Berryman won the 1964 Pulitzer for his collection 77 Dream Songs , a sequence of sonnet-like poems about the alter-egos Henry and Mr. Bones. He taught at Harvard and then Princeton, where he became famous for his lectures on Shakespeare. Teaching didn't come naturally to him—his hands shook and he sweated profusely during his lectures. He'd be wiped out for days afterwards. But his lectures on the Bard became famous quickly. They started getting quoted in the papers, and more than 200 people would show up for his talks. There were parties for him every week. Other professors would dismiss their students so they could go see Berryman speak. After Princeton, he taught at the University of Minnesota for 17 years until his suicide. He threw himself off the Washington Avenue Bridge in Minneapolis on a freezing cold January morning, in front of University of Minnesota students walking to class. Berryman said, "The artist is extremely lucky who is presented with the worst possible ordeal which will not actually kill him. At that point, he's in business."


It's the birthday of fiction writer Anne Tyler, born in Minneapolis, Minnesota (1941). She grew up in North Carolina, the daughter of an industrial chemist and a social worker. Her family lived for a while in a Quaker community in the mountains of North Carolina, where they built their own house, raised livestock, and learned organic farming techniques. The children got lessons in carpentry and folk-art and cooking. They listened to classical music and read books that were delivered by the Bookmobile. She went to Duke, and Columbia, and then got married to an Iranian physician. When his visa ran out they moved to Montreal and had two children. Tyler couldn't find a good job there and ended up focusing a lot of time on her fiction. She wrote The Accidental Tourist (1985), about a man who writes travel guides for businessmen who hate to travel. His son is murdered, his wife leaves him, and he falls in love with a dog trainer. She then wrote Breathing Lesson s (1988), Saint Maybe (1992) and Back When We Were Grownups (2002). Anne Tyler said, "I expect that any day now, I will have said all I have to say; I'll have used up all my characters, and then I'll be free to get on with my real life."

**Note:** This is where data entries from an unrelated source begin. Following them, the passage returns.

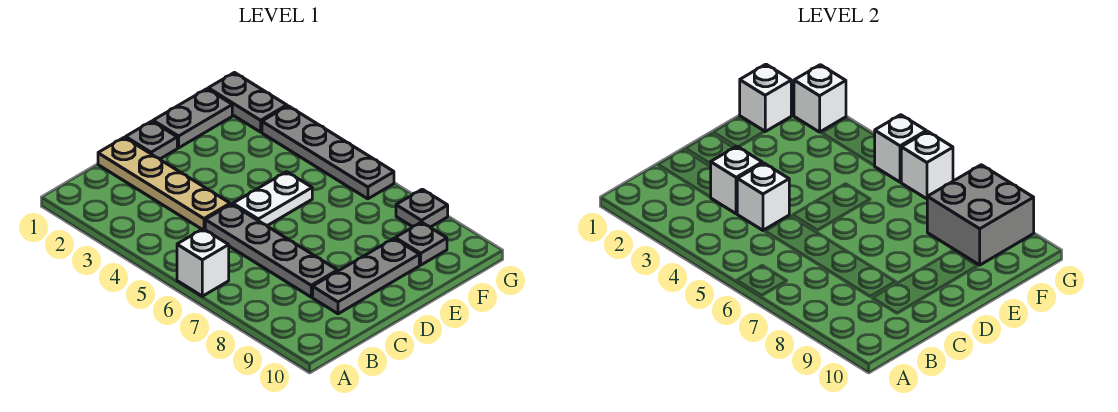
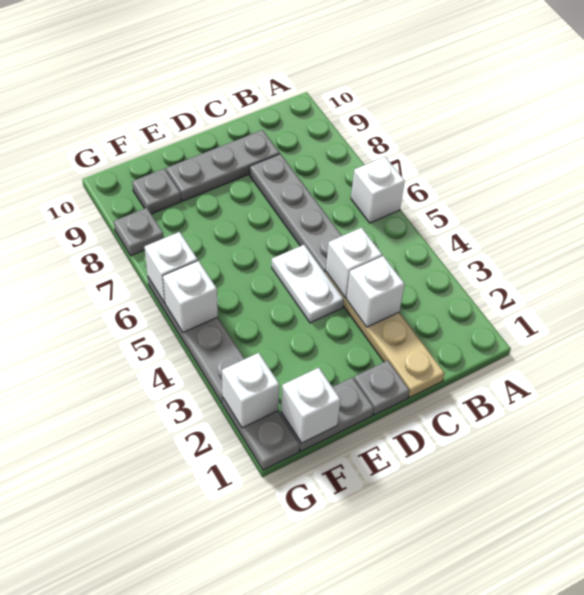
white 1x2 plate [233,172,312,226] -> white 1x2 plate turned to [272,245,344,323]
grey 2x2 brick [927,165,1034,265] -> none

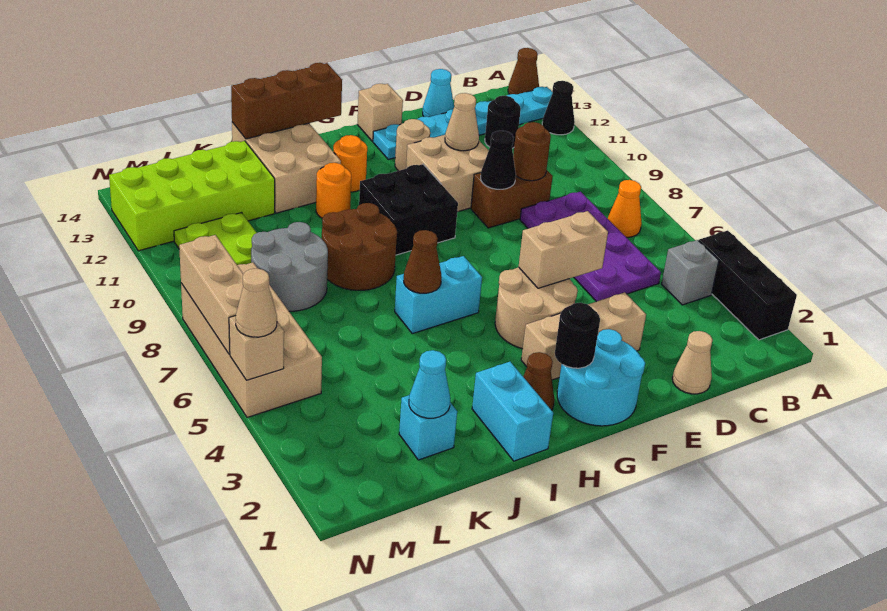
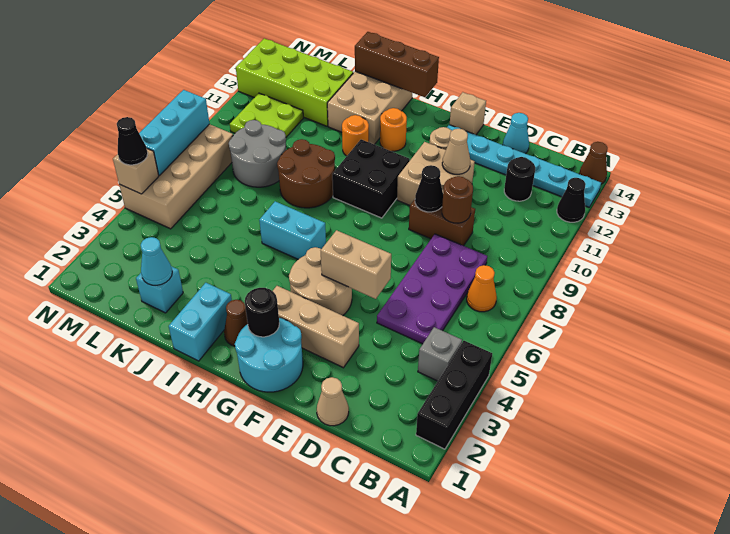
brown 1x1 cone [404,230,442,293] -> none
tan 1x1 cone [236,268,277,337] -> black 1x1 cone [117,117,148,165]
tan 1x3 brick [179,235,243,354] -> cyan 1x3 brick [139,90,210,175]

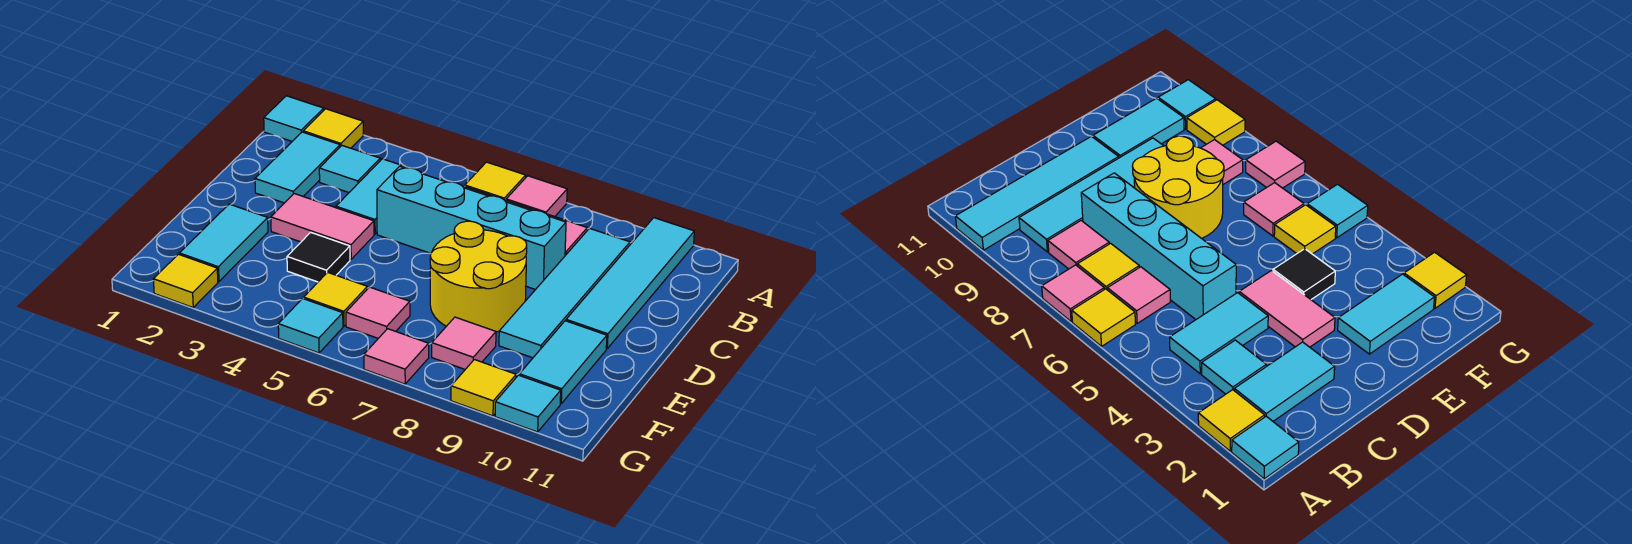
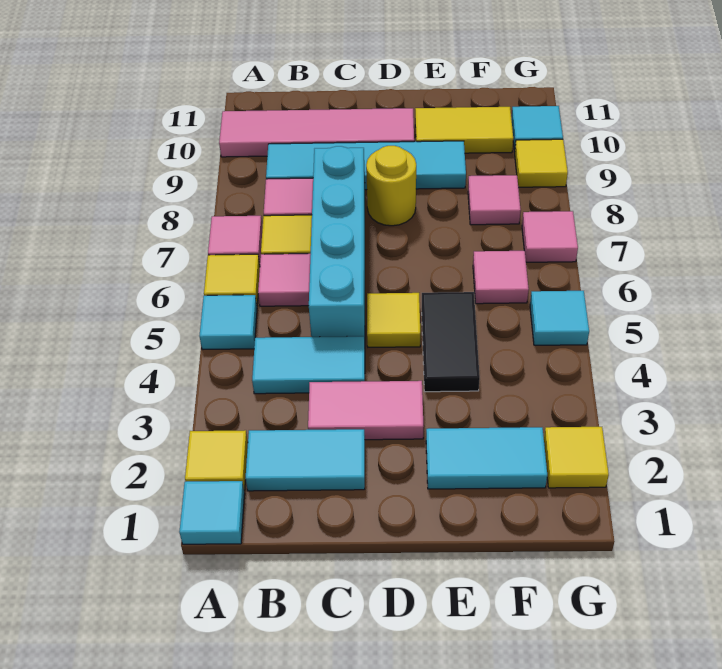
cyan 1x4 tile [566,218,694,349] -> pink 1x4 tile [219,108,414,157]
cyan 1x1 tile [319,146,380,192] -> cyan 1x1 tile moved to [199,295,257,350]
pink 1x2 tile [271,194,374,259] -> pink 1x2 tile turned to [308,381,423,440]
yellow 2x2 round brick [430,221,527,332] -> yellow 1x1 round brick [366,146,416,226]
black 1x1 tile [287,232,350,282] -> black 1x2 tile [422,292,480,392]
cyan 1x2 tile [519,321,607,404] -> yellow 1x2 tile [415,107,513,153]
yellow 1x1 tile [303,272,367,326] -> yellow 1x1 tile moved to [367,293,420,347]

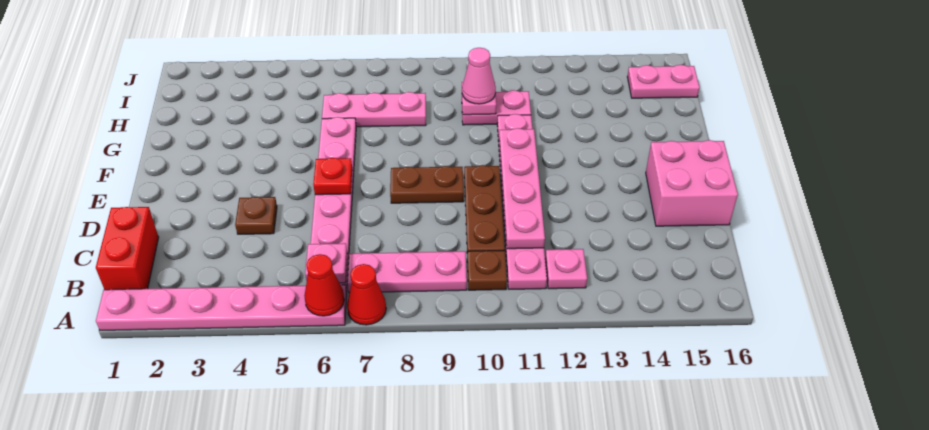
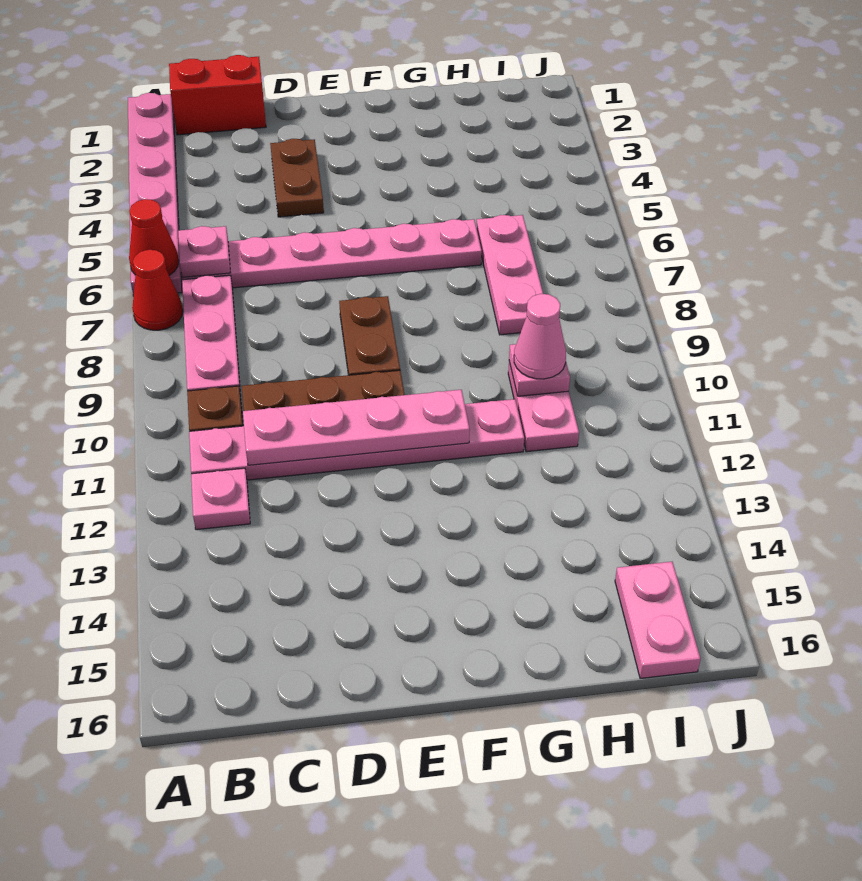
brown 1x1 plate [235,197,277,234] -> brown 1x2 plate [270,139,324,217]
pink 2x2 brick [646,140,738,226] -> none
red 1x1 plate [313,158,352,195] -> none

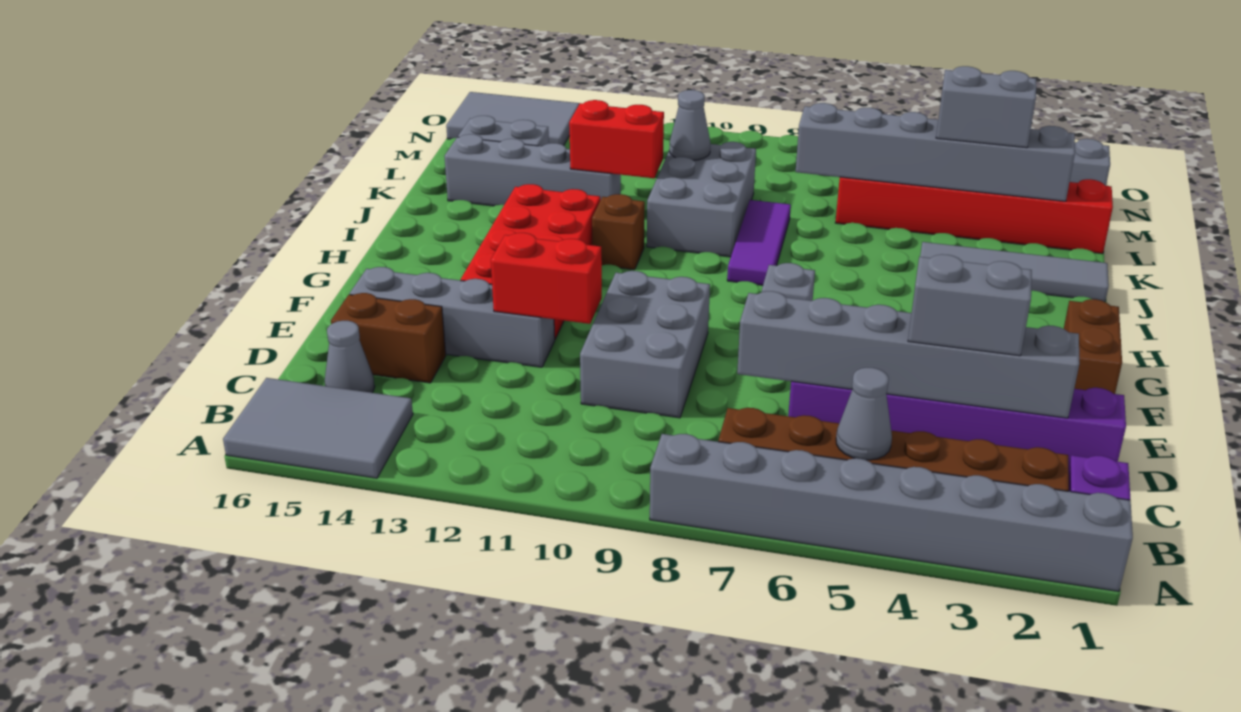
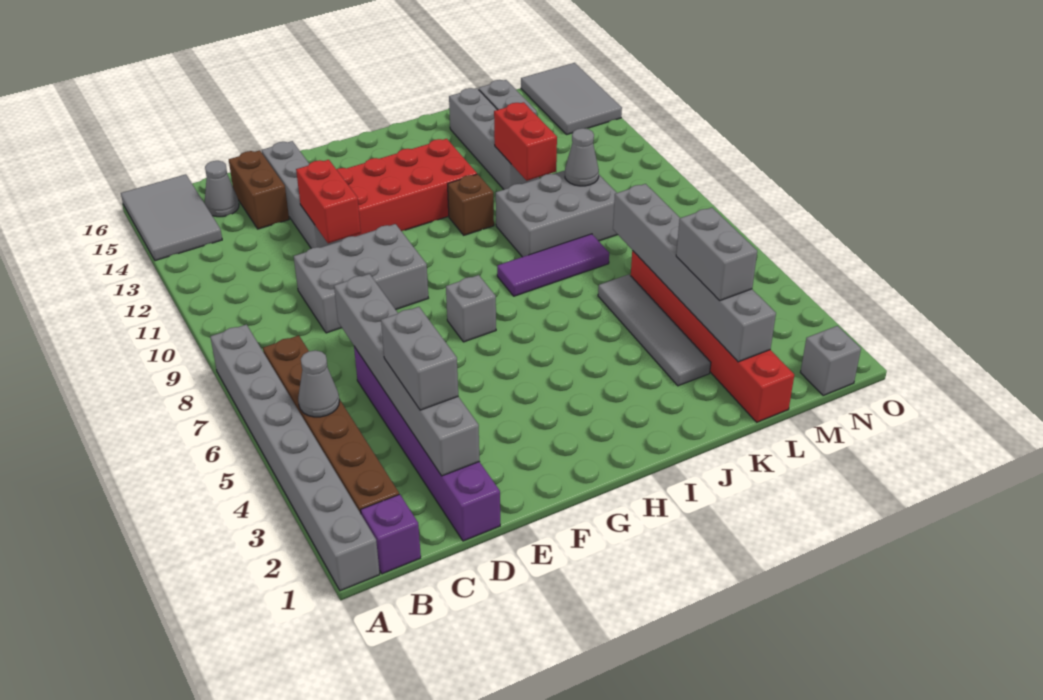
brown 1x2 brick [1064,299,1122,394] -> none
grey 1x4 tile [920,242,1109,302] -> grey 1x4 tile moved to [598,274,711,386]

It's the birthday of Pablo Picasso, born in Malaga, on Spain's south coast (1881). He didn't like school when he was a boy, except for art class. He painted his first oil painting when he was nine years old. It was a picture of a bull ring, inspired by the bullfights he often attended with his dad. Picasso went to art school in Barcelona and Madrid and eventually settled in Paris. He met people in the art world who supported him for a time until he made a name for himself with his "blue paintings," a series of blue-hued paintings depicting dying clowns and acrobats. He did sculpture and drawings and lithographs, water color, ceramics, mosaics, etchings, and oils. He did still-lifes and landscapes and nudes. Along with Georges Braque, he invented the style of painting called Cubism, which broke up objects into fragments represented from different perspectives. Some say Picasso invented collage when he attached a real piece of imitation chair caning to a still life. André Malraux called Picasso "the archwizard of modern art." He painted more than 6,000 pictures in his lifetime. He became very famous and rich, partly because he was a good bargainer and smart with money. He knew not to flood the market with his paintings, so he only released about 40 a year, and hoarded the rest in private studios and his various homes. He also gave several paintings to charity, and to old friends and lovers.

Picasso had trouble getting out of bed in the morning, and usually spent the afternoon conversing with friends. It was at night that he did most of his work, usually in the dark, except for two spotlights shining directly on his canvas. He didn't use a palette—he just had the cans of paint sitting on the floor, and he would dip the brushes right in and then wipe the excess off on newspapers. He stood up while he painted, often for three or four hours at a time. Then once in awhile he'd take an hour off to go sit on the other end of the room in a wicker armchair and stare at his painting, analyzing his work.